*Records excerpted from a collection*:
[Start of Attachment]
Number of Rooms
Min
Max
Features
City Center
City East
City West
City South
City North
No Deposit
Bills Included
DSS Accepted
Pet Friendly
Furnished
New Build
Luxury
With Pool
[End of Attachment]
[Start of Attachment]
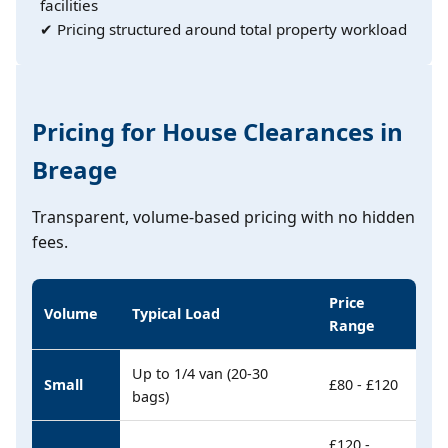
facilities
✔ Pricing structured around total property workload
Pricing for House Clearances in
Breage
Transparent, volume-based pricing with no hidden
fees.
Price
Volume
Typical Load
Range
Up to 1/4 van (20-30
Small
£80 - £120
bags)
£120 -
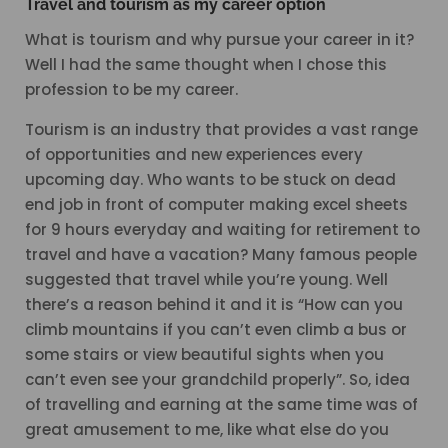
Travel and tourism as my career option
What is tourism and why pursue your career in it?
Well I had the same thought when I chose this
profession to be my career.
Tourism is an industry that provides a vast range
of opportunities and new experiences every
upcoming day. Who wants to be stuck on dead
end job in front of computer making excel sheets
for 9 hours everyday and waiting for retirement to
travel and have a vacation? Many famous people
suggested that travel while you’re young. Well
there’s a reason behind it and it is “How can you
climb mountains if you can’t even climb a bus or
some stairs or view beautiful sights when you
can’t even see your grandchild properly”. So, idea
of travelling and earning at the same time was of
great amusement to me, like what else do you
[End of Attachment]
*EXERCISE*:
Among the entries above, the line containing "end job in front", the line containing "great amusement to me, like what else do you", and all lines between them are to be restated word for word; nothing else belongs in the reply.

*OUTPUT OF THE EXERCISE*:
end job in front of computer making excel sheets
for 9 hours everyday and waiting for retirement to
travel and have a vacation? Many famous people
suggested that travel while you’re young. Well
there’s a reason behind it and it is “How can you
climb mountains if you can’t even climb a bus or
some stairs or view beautiful sights when you
can’t even see your grandchild properly”. So, idea
of travelling and earning at the same time was of
great amusement to me, like what else do you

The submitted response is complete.